Navarro N, Maga AM. 2016. Does 3D Phenotyping Yield Substantial Insights in the 
Genetics of the Mouse Mandible Shape? G3: Genes, Genomes, Genetics 6:1153–1163.


-Original Message-
From: Mike Collyer [mailto:mlcoll...@gmail.com] 
Sent: Wednesday, May 31, 2017 7:43 AM
To: Lea Wolter 
Cc: MORPHMET 
Subject: Re: [MORPHMET] number of landmarks and sample size

Dear Lea,

I see others have responded to your inquiry, already.  I thought I would add an 
additional perspective.

Your question about statistical significance requires asking a follow-up 
question.  What statistical methods would you intend to use to evaluate 
“significance”?  If you are worried about the number of landmarks, your concern 
suggests you might be using parametric test statistics frequently associated 
with MANOVA, like Wilks lambda or Pilai trace.  Indeed, when using these 
statistics and converting them to approximate F values, one must have many more 
specimens than landmarks (more error degrees of freedom than shape variables, 
to be more precise), if “significance” is to be inferred from probabilities 
associated with F-distributions.  Therefore, limiting the number of landmarks 
might be a goal.

When using resampling procedures to conduct ANOVA, using fewer landmarks can 
paradoxically decrease effect sizes, as an overly simplified definition of 
shape becomes implied.  We demonstrated this in our paper: Collyer, M.L., D.J. 
Sekora, and D.C. Adams. 2015. A method for analysis of phenotypic change for 
phenotypes described by high-dimensional data. Heredity. 115: 357-365.  This is 
consistent with Andrea’s comment about quality over quantity with the caveat 
that limited quantity precludes quality.  In other words, too few landmarks 
translates to limited ability to discern shape differences, because the shape 
compared is basic.  In the paper, we used two separate landmark configurations: 
one with few landmarks and the other with the same landmarks plus sliding 
semilandmarks between fixed points, on different populations of fish.  We found 
that adding the semilandmarks increased the effect size for population 
differences and sexual dimorphism.  But if we constrained our analyses to 
parametric MANOVA for our small samples, we would have to use the simpler 
landmark configurations and live with the results.

I do not wish to suggest that adding more landmarks is better.  Overkill is 
certainly a concern.  I would suggest though that statistical power would be 
for me less of a concern than a proper characterization of the shape I wish to 
compare among samples.  If I suspect curvature is important but am afraid to 
use (semi)landmarks that would allow me to assess the curvature differences 
among groups, opting instead to use just the endpoints of a structure because I 
am worried about statistical power, then I just allowed a statistical procedure 
to take me away from the biologically relevant question I sought to address.  
Andrea is correct that quality is better than quantity, but quantity can be a 
burden in either direction (too few or too many).  Additionally, statistical 
power will vary among statistical methods.  Reconsidering methods might be as 
important as reconsidering landmarks configurations.

Regards!
Mike



> On May 4, 2017, at 5:19 AM, Lea Wolter  wrote:
> 
> Hello everyone,
> 
> I am new in the field of geometric morphometrics and have a question for my 
> bachelor thesis.
> 
> I am not sure how many landmarks I should use at most in regard to the sample 
> size.

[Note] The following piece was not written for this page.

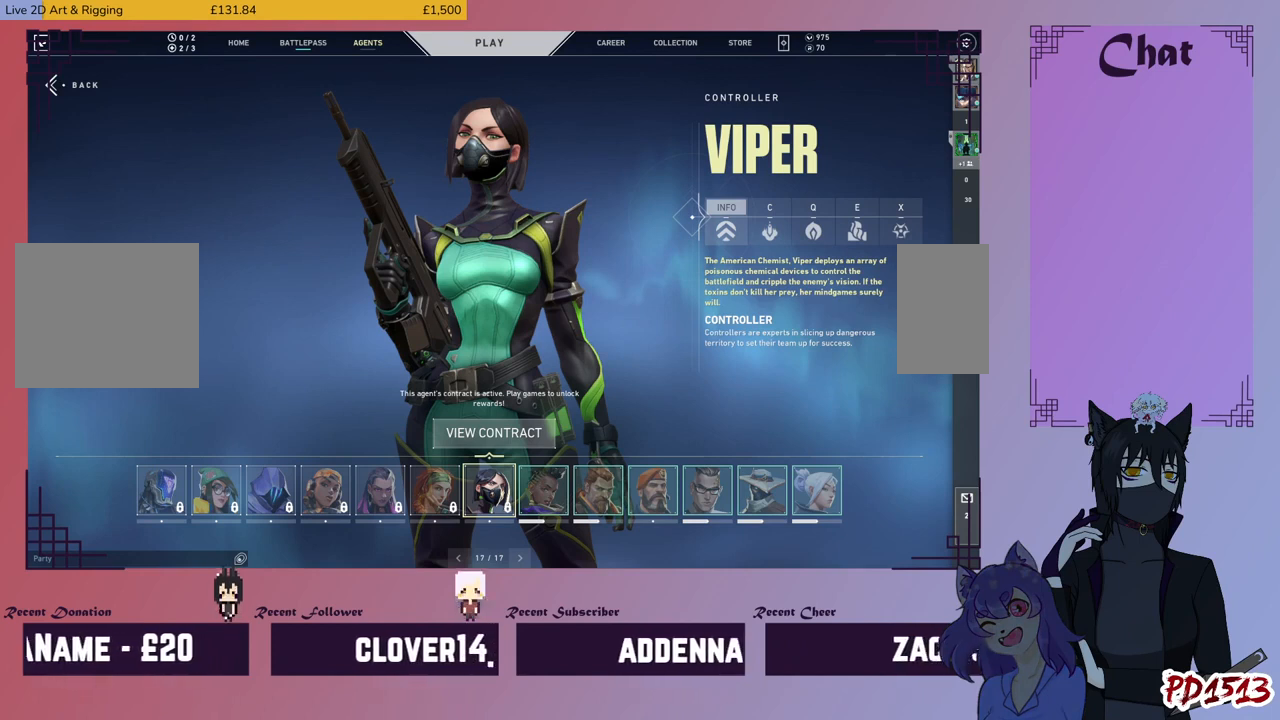
{"keys": [], "mouse": [], "events": []}
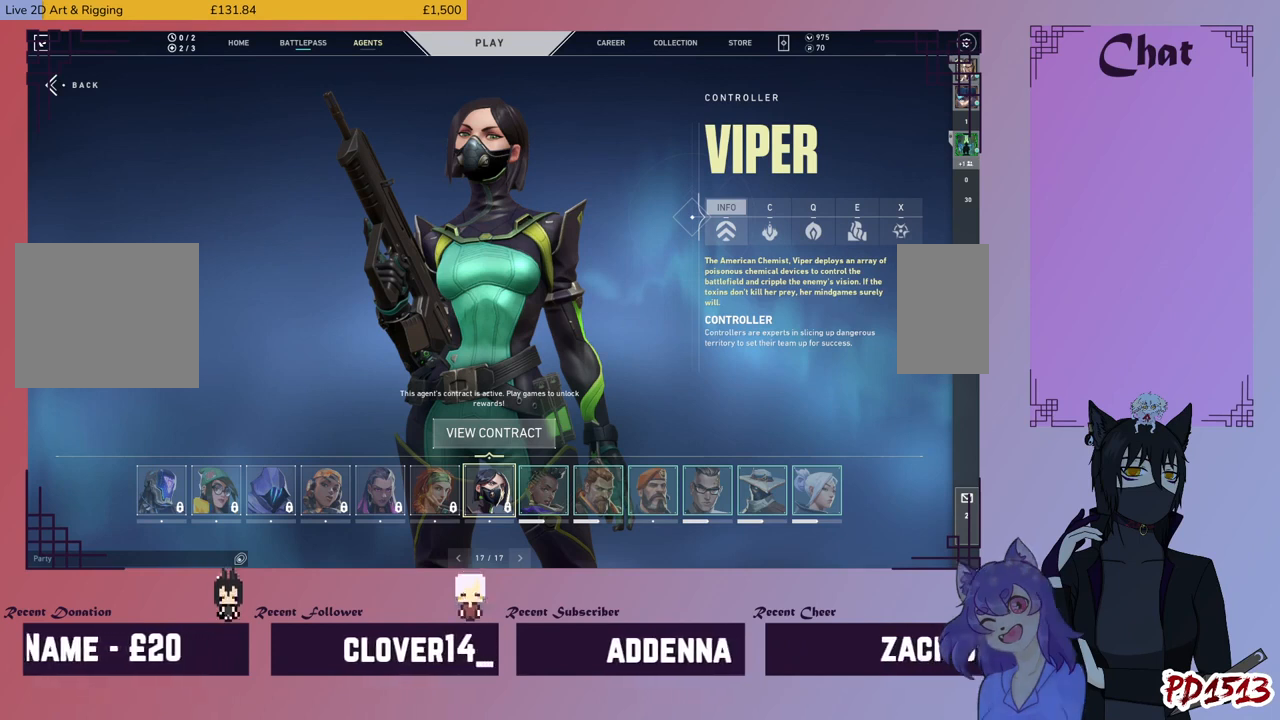
{"keys": [], "mouse": [], "events": []}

I have a sample of about 22 individuals per population or maybe a bit 
> less (using sternum and epigyne of spiders) with 5 populations. 
> I have read a paper in which they use 18 landmarks with an even lower sample 
> size (3 populations with 20 individuals, 1 with 10). But I have also heard 
> that I should use twice as much individuals per population as land marks... 
> 
> Maybe there is some mathematical formula for it to know if it would be 
> statistically significant? Could you recommend some paper?
> 
> Because of the symmetry of the epigyne I am now thinking of using just one 
> half of it for setting landmarks (so I get 5 instead of 9 landmarks). For the 
> sternum I thought about 7 or 9 landmarks, so at most I would also get 18 
> landmarks like in the paper. 
> 
> I would also like to use two type specimens in the analysis, but I have just 
> this one individual per population... would it be totally nonesens in a 
> statistical point of view?
> 
> Thanks very much for your help!
> 
> Best regards
> Lea
> 
> -- 
> MORPHMET may be accessed via its webpage at 

Re: [MORPHMET] number of landmarks and sample size

2017-05-31 Thread Mike Collyer
Dear Lea,

I see others have responded to your inquiry, already.  I thought I would add an 
additional perspective.

Your question about statistical significance requires asking a follow-up 
question.  What statistical methods would you intend to use to evaluate 
“significance”?  If you are worried about the number of landmarks, your concern 
suggests you might be using parametric test statistics frequently associated 
with MANOVA, like Wilks lambda or Pilai trace.  Indeed, when using these 
statistics and converting them to approximate F values, one must have many more 
specimens than landmarks (more error degrees of freedom than shape variables, 
to be more precise), if “significance” is to be inferred from probabilities 
associated with F-distributions.  Therefore, limiting the number of landmarks 
might be a goal.

When using resampling procedures to conduct ANOVA, using fewer landmarks can 
paradoxically decrease effect sizes, as an overly simplified definition of 
shape becomes implied.  We demonstrated this in our paper: Collyer, M.L., D.J. 
Sekora, and D.C. Adams. 2015. A method for analysis of phenotypic change for 
phenotypes described by high-dimensional data. Heredity. 115: 357-365.  This is 
consistent with Andrea’s comment about quality over quantity with the caveat 
that limited quantity precludes quality.  In other words, too few landmarks 
translates to limited ability to discern shape differences, because the shape 
compared is basic.  In the paper, we used two separate landmark configurations: 
one with few landmarks and the other with the same landmarks plus sliding 
semilandmarks between fixed points, on different populations of fish.  We found 
that adding the semilandmarks increased the effect size for population 
differences and sexual dimorphism.  But if we constrained our analyses to 
parametric MANOVA for our small samples, we would have to use the simpler 
landmark configurations and live with the results.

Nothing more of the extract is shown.